The rooftop bars still sparkle, the sunsets still deliver, the shopping remains dangerous for the credit card, and Soi 11 remains one of the great people-watching strips anywhere in Asia. My home away from home is the Radisson Suites Bangkok — enormous rooms, staff who feel like family, comfortable, reliable, trusted. After months on the road, there’s something comforting about that.

Koh Samui: Home Enough

Koh Samui beach with palm trees and sunset

The funny thing about travelling the world is that eventually every airport starts looking the same, every hotel begins to blur together, every destination competes for your attention. It’s only when you return somewhere familiar that you remember what home actually feels like.

For me, right now, that’s Koh Samui — the sea, the sunshine, the gym, the spa, the familiar faces, the routines, and the projects waiting to begin. I’ve spent the last week thinking about Little Japan and what comes next: the House of the Red Dragon, the renovations, the furniture, the countless small details that become big details when you’re creating something.

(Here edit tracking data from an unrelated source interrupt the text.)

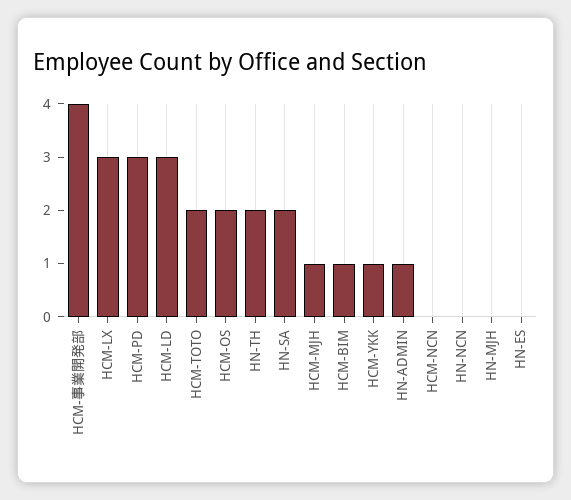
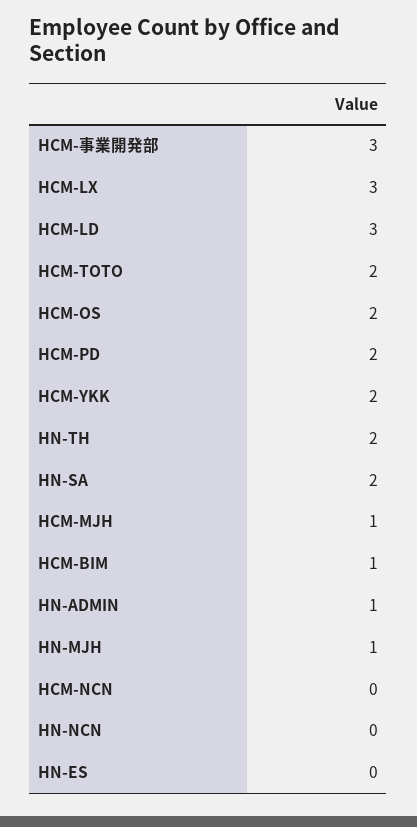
HCM-事業開発部: 4 -> 3
HCM-PD: 3 -> 2
HCM-YKK: 1 -> 2
HN-MJH: 0 -> 1

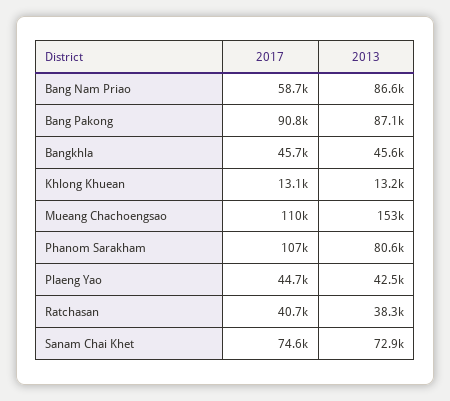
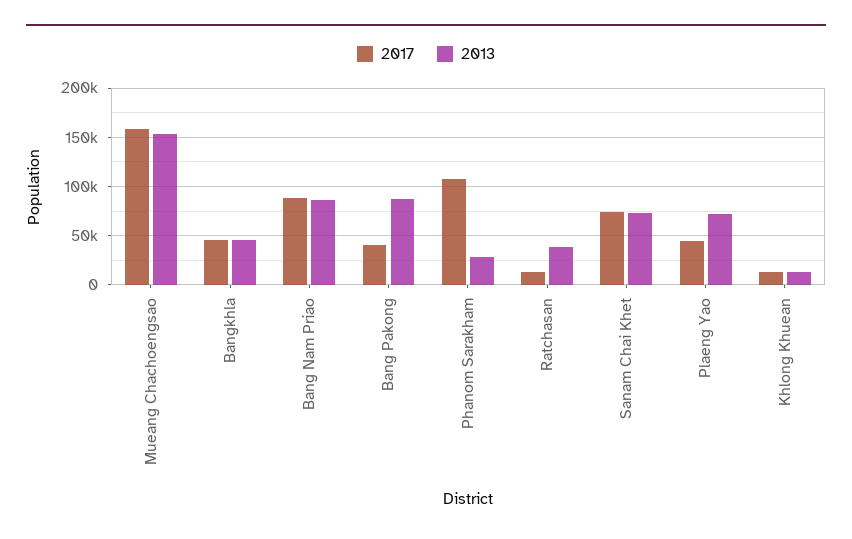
2017, Bang Nam Priao: 58700 -> 90000
2017, Bang Pakong: 90800 -> 40000
2017, Mueang Chachoengsao: 110000 -> 160000
2013, Phanom Sarakham: 80600 -> 30000
2013, Plaeng Yao: 42500 -> 70000
2017, Ratchasan: 40700 -> 10000

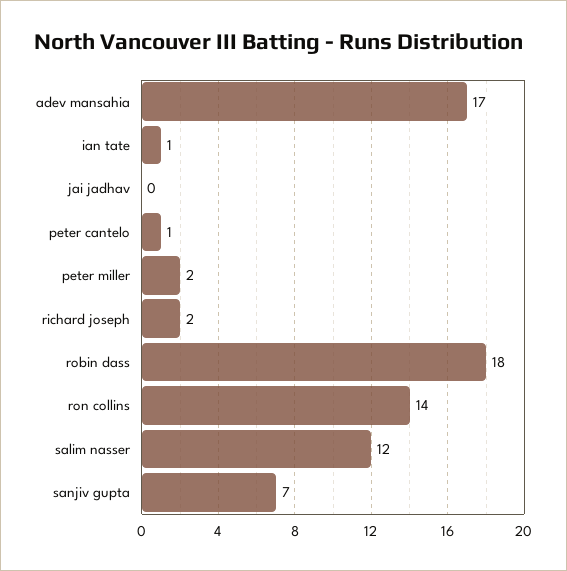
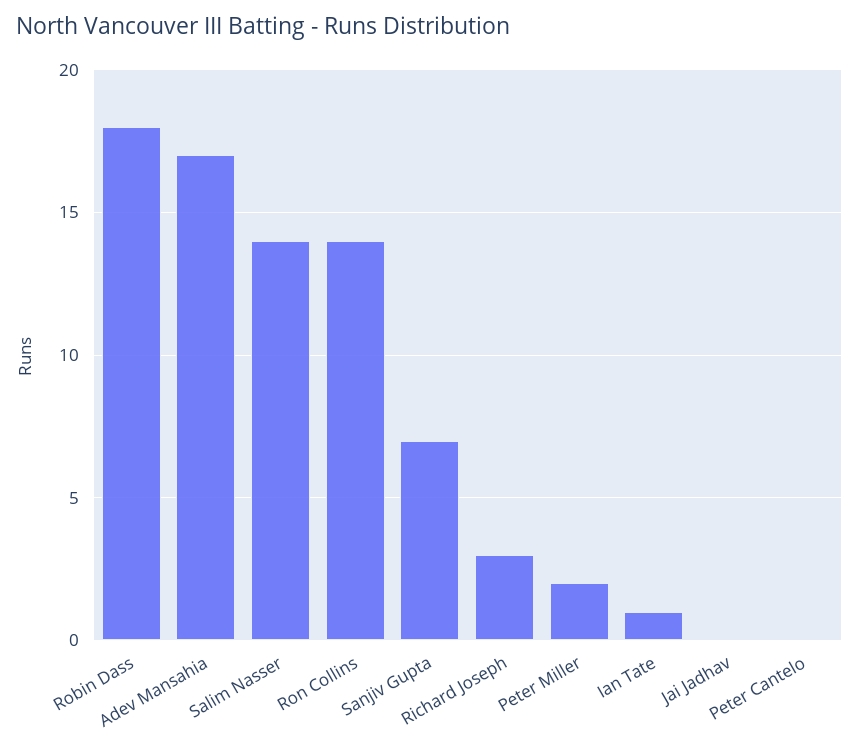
peter cantelo: 1 -> 0
richard joseph: 2 -> 3
salim nasser: 12 -> 14

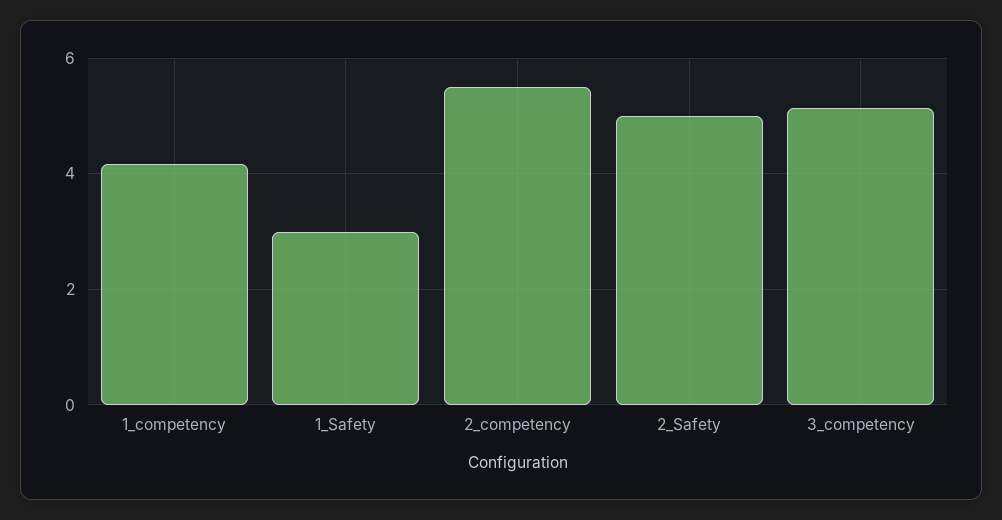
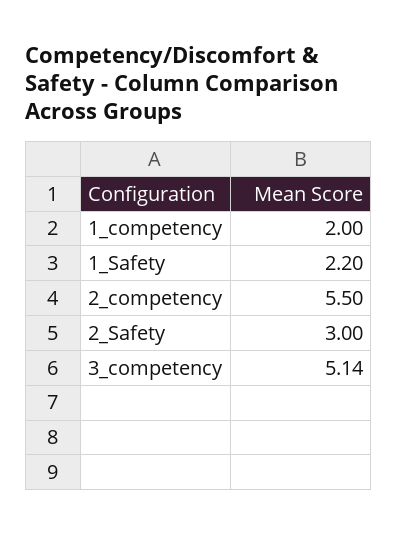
1_competency: 4.2 -> 2
1_Safety: 3 -> 2.2
2_Safety: 5 -> 3

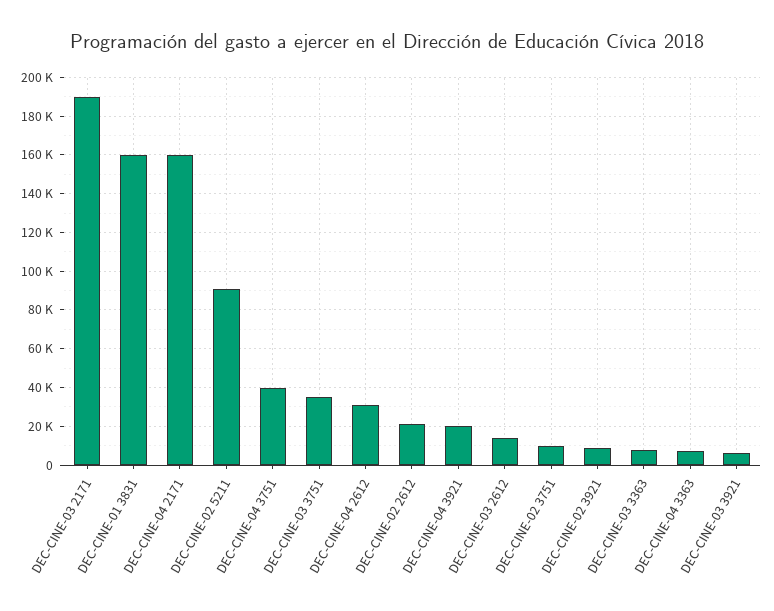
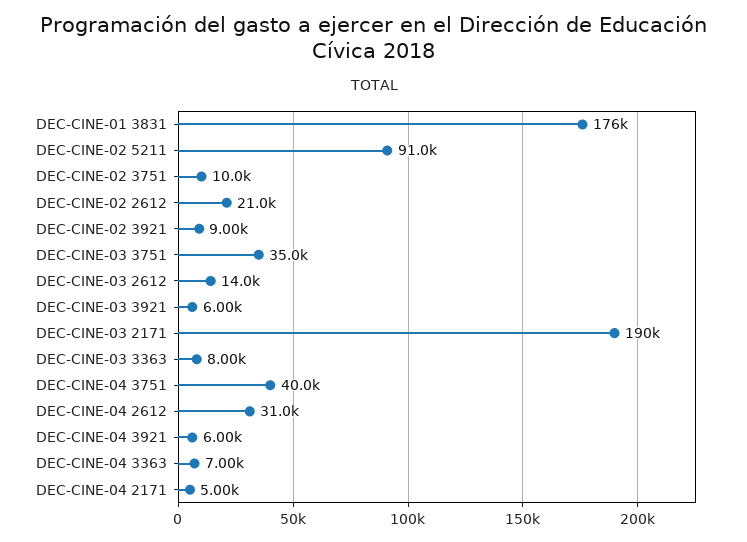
DEC-CINE-01 3831: 160000 -> 176000
DEC-CINE-04 2171: 160000 -> 5000
DEC-CINE-04 3921: 20000 -> 6000

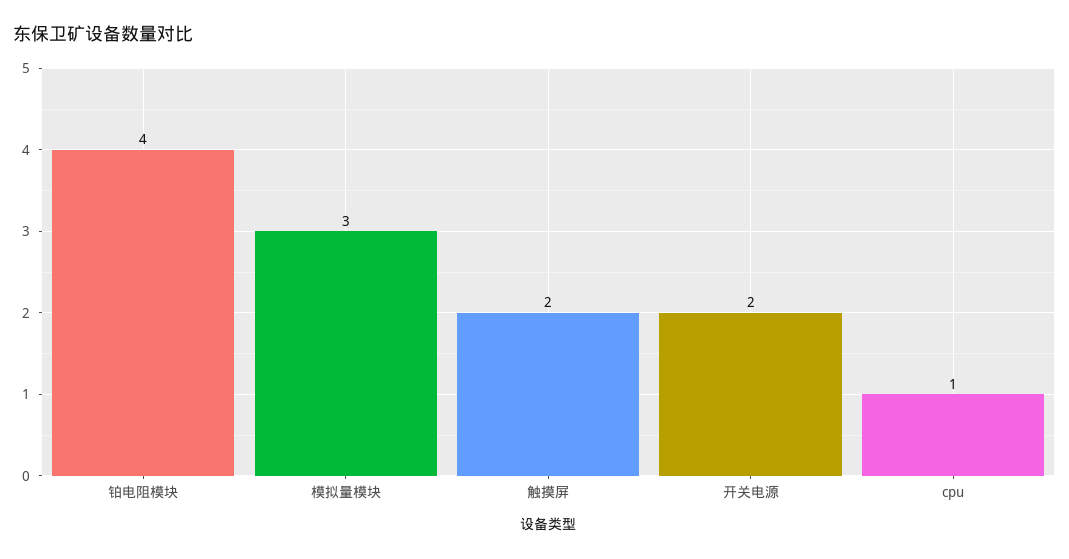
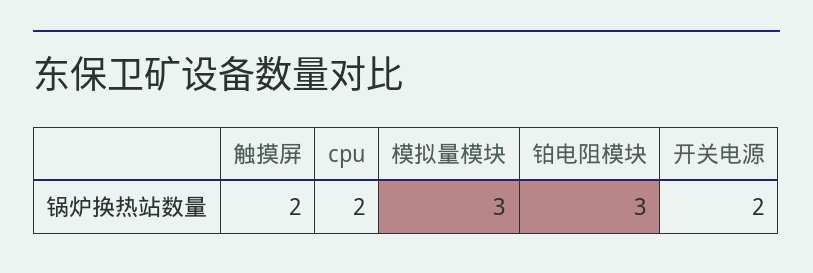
铂电阻模块: 4 -> 3
cpu: 1 -> 2

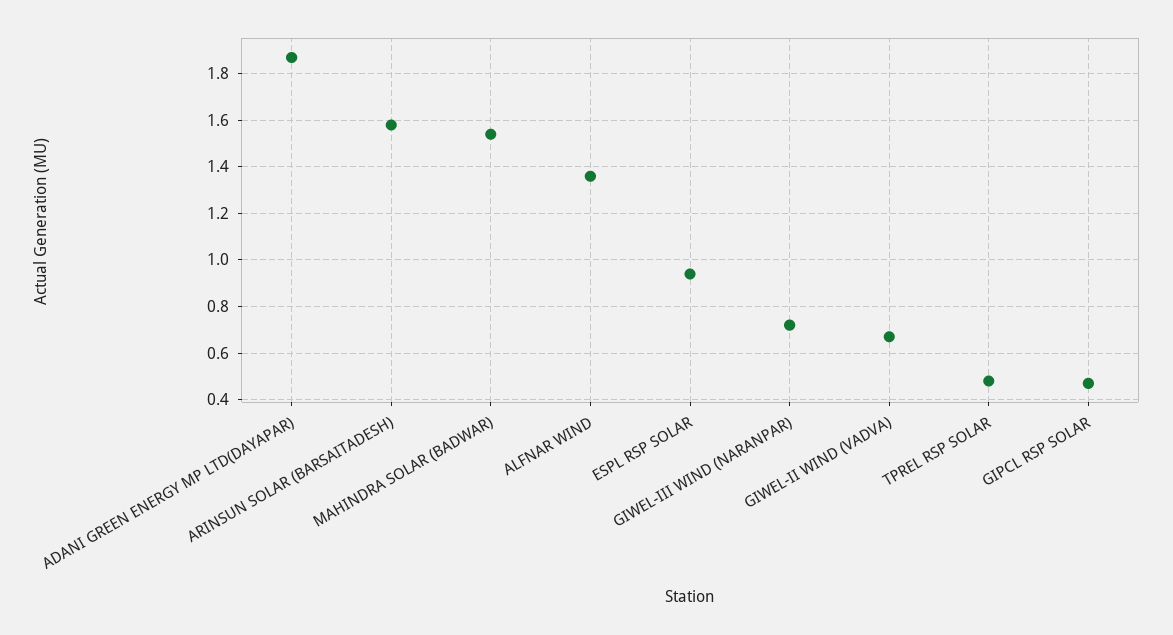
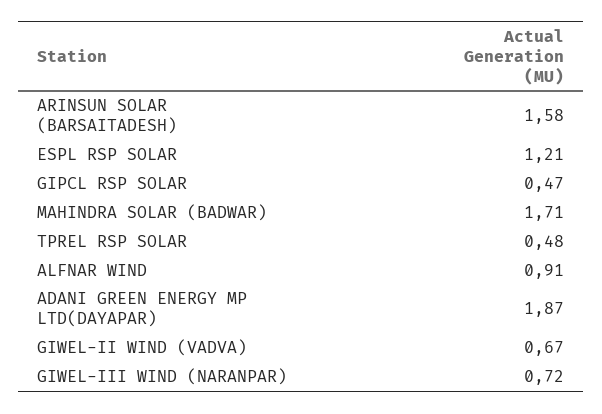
MAHINDRA SOLAR (BADWAR): 1.55 -> 1.71
ALFNAR WIND: 1.35 -> 0.91
ESPL RSP SOLAR: 0.95 -> 1.21

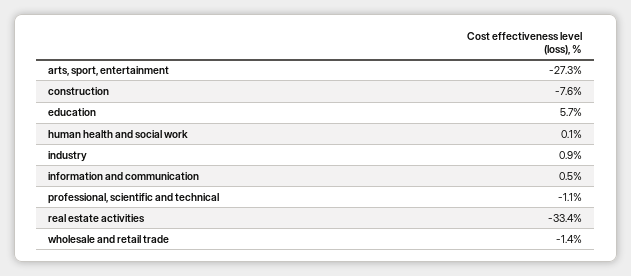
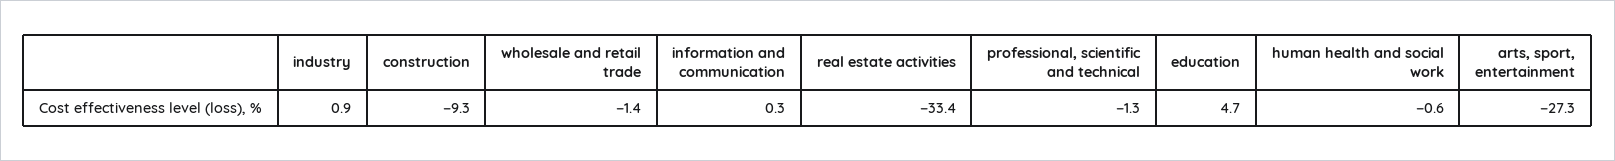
construction: -7.6 -> -9.3
education: 5.7 -> 4.7
human health and social work: 0.1 -> -0.6
information and communication: 0.5 -> 0.3
professional, scientific and technical: -1.1 -> -1.3

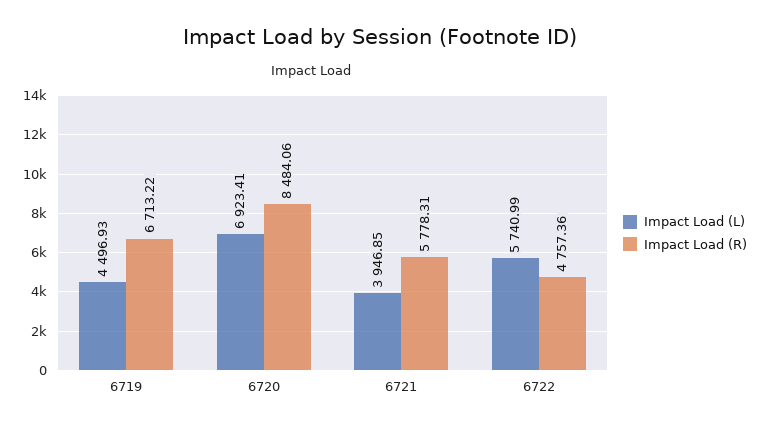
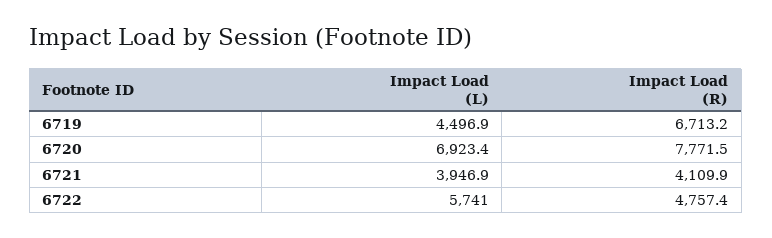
Impact Load (R), 6720: 8484.06 -> 7771.5
Impact Load (R), 6721: 5778.31 -> 4109.9

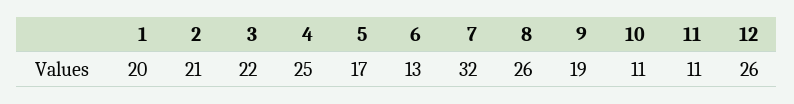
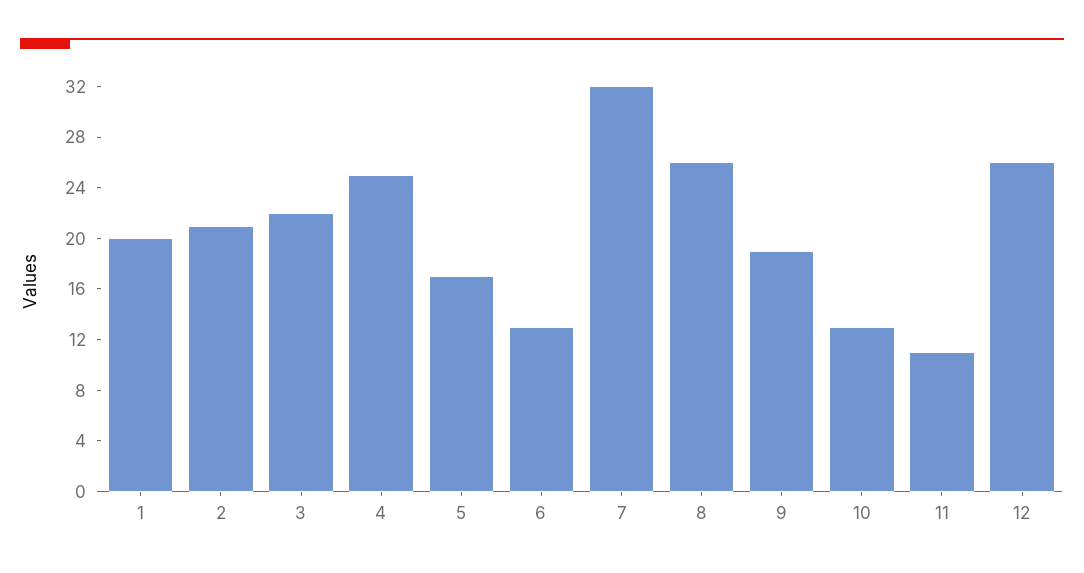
10: 11 -> 13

The world tour may still be unfolding online, but life has quietly moved on. The next chapter is already beginning. And perhaps that’s the biggest lesson of travel: the journey never really ends. One adventure simply hands the baton to the next.

As I write this, I’m preparing to leave Bangkok and return to Koh Samui — a little tired, a little reflective, a little grateful. And perhaps that’s exactly where I should be. The world tour wasn’t ending. It was simply pausing long enough for me to remember why I started travelling in the first place.

Every journey eventually brings you back to yourself. This week felt a little like that.